Retype the listing exactly, minus its pictures.
[MATERIAL PROVIDED Boundary: Start]
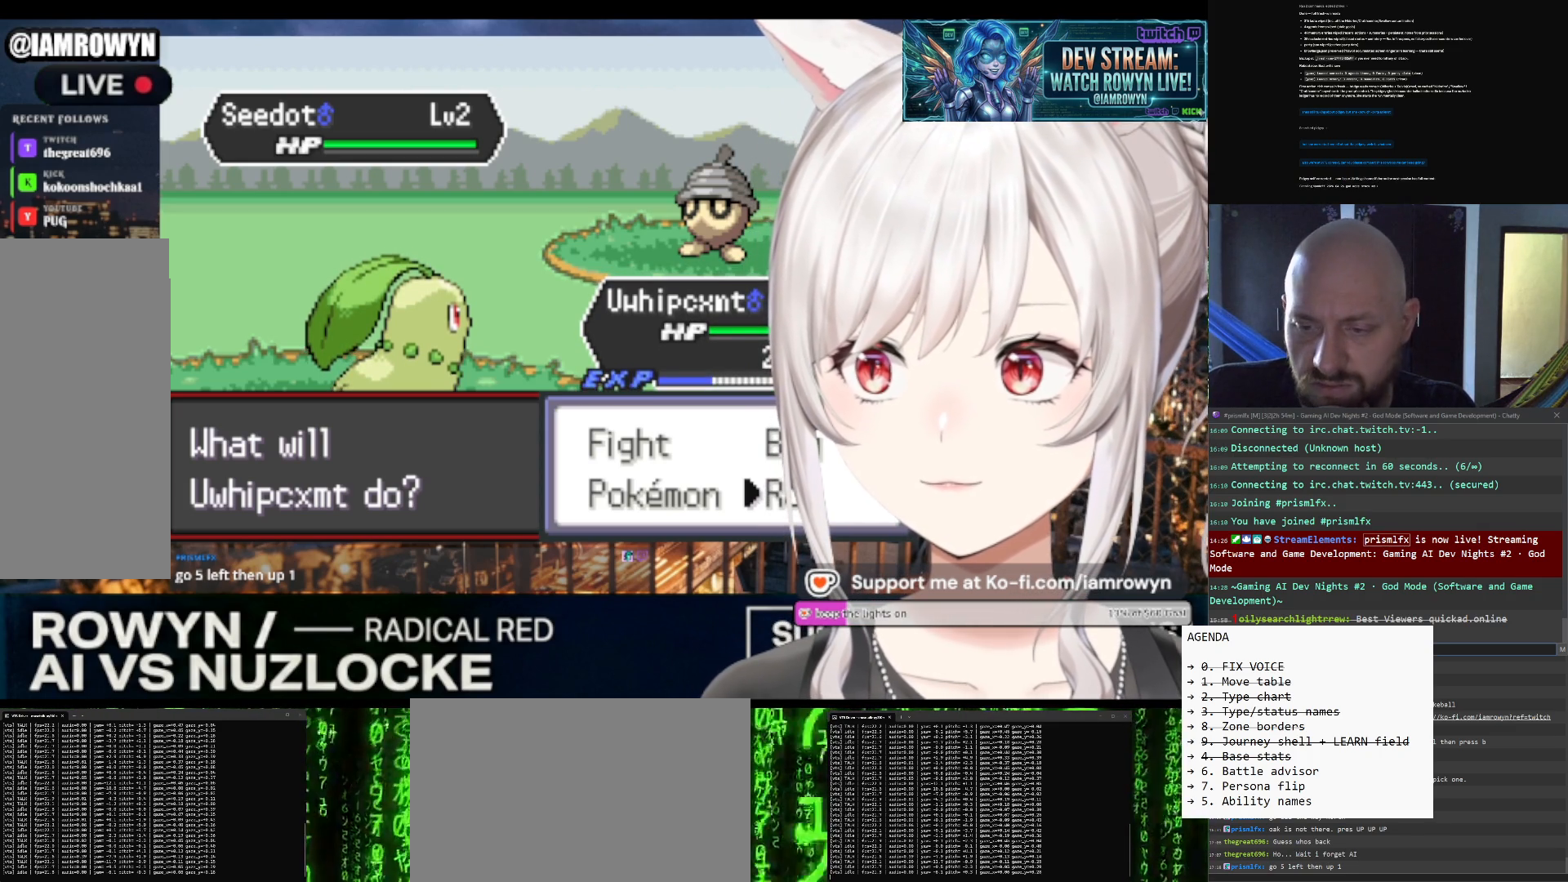
{"buttons": ["DPAD_RIGHT"], "events": []}
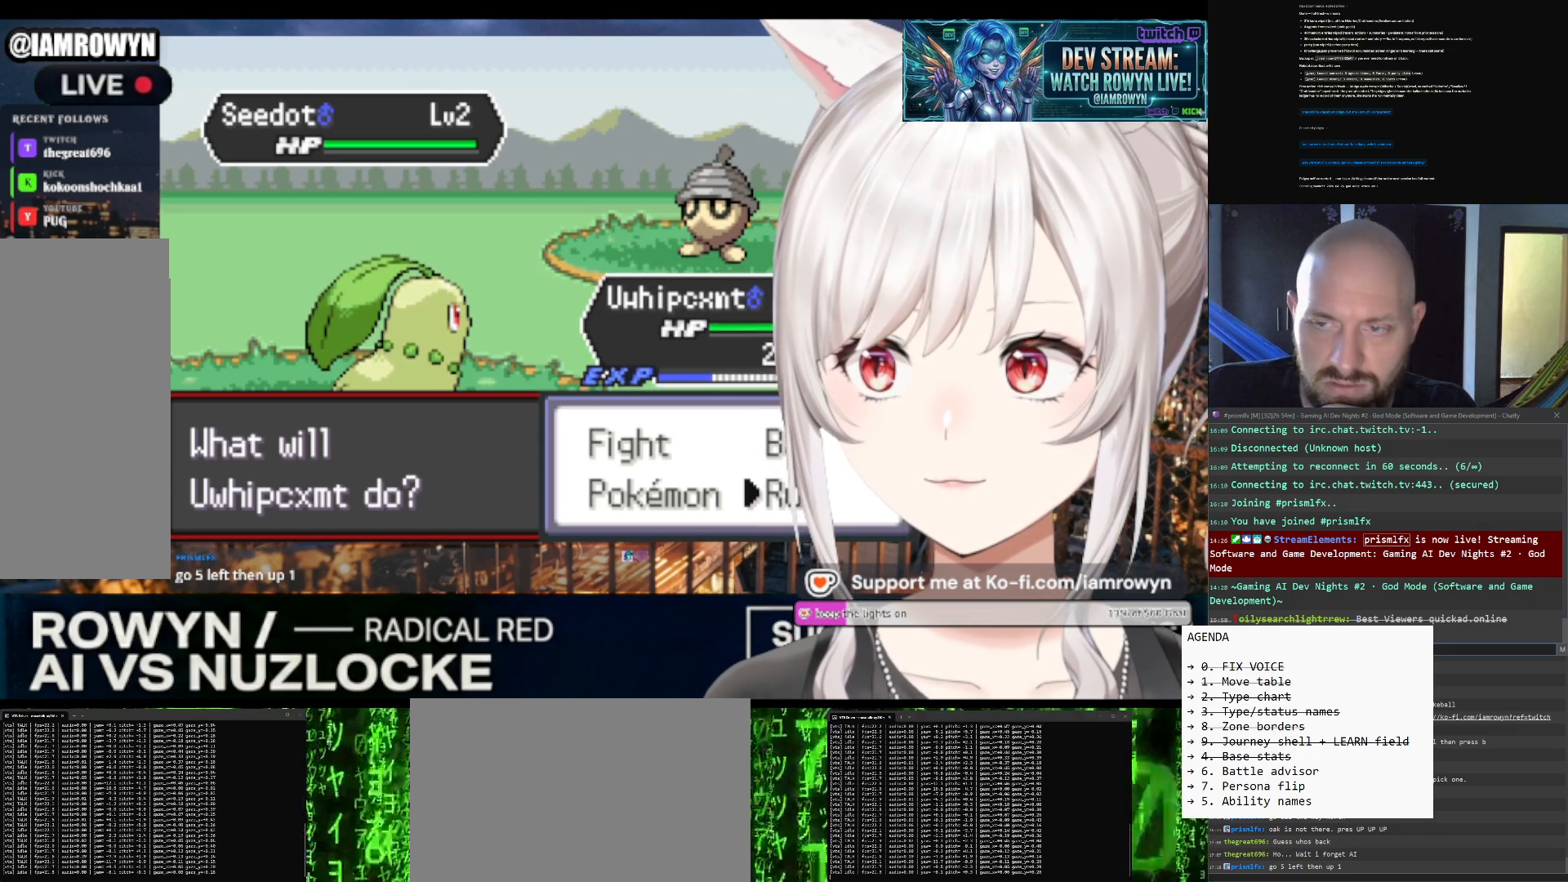
{"buttons": ["DPAD_RIGHT"], "events": []}
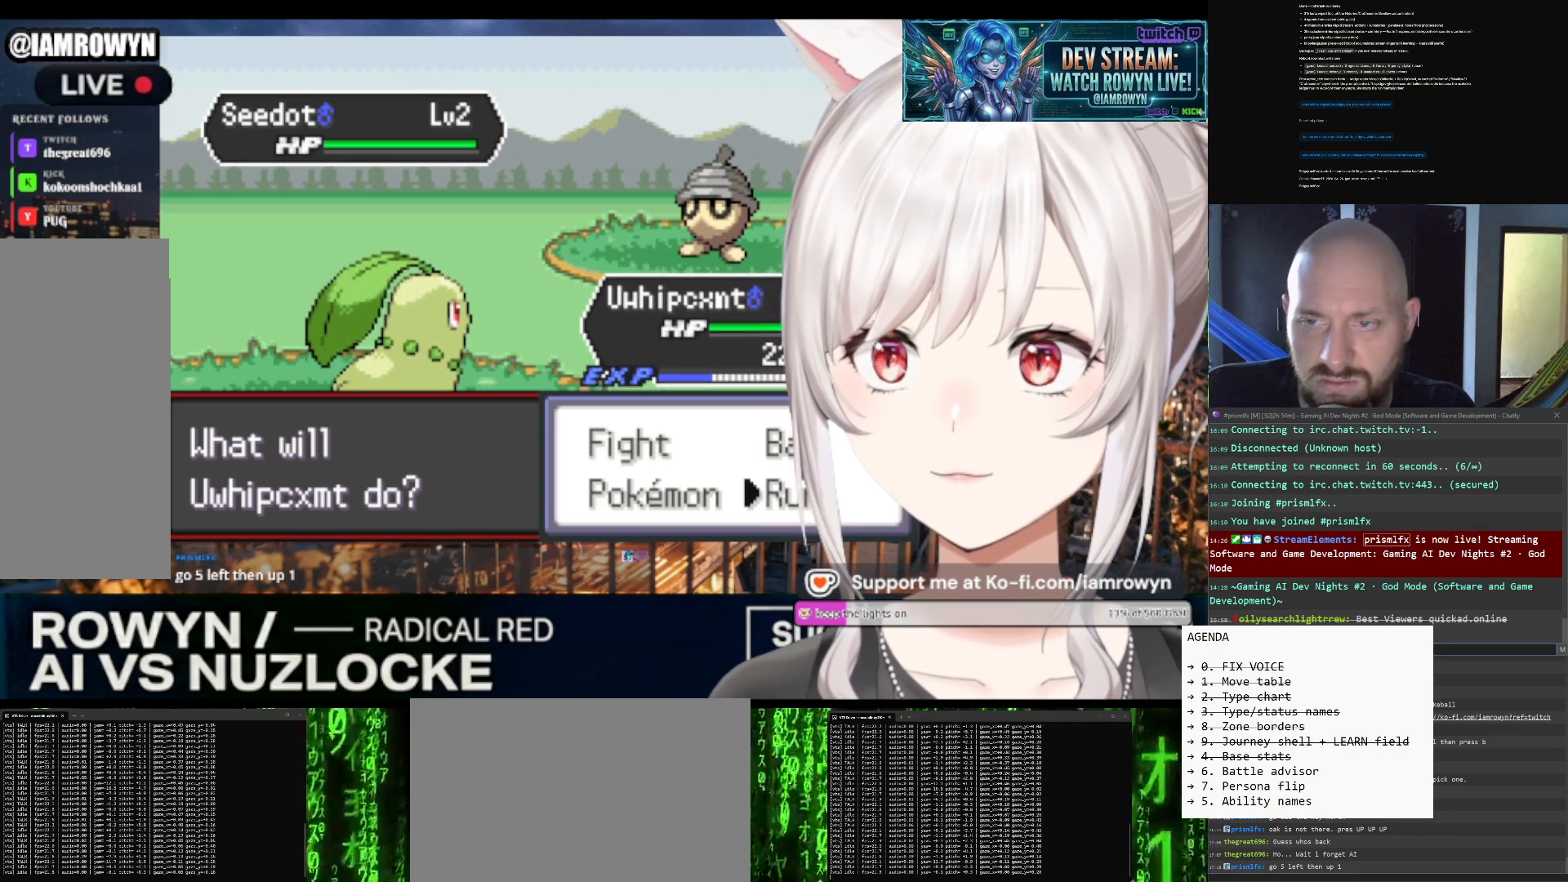
{"buttons": ["DPAD_RIGHT"], "events": []}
[MATERIAL PROVIDED Boundary: End]
=== TASK SOLUTION ===
{"buttons": ["DPAD_RIGHT"], "events": []}
{"buttons": ["DPAD_RIGHT"], "events": []}
{"buttons": ["DPAD_RIGHT"], "events": []}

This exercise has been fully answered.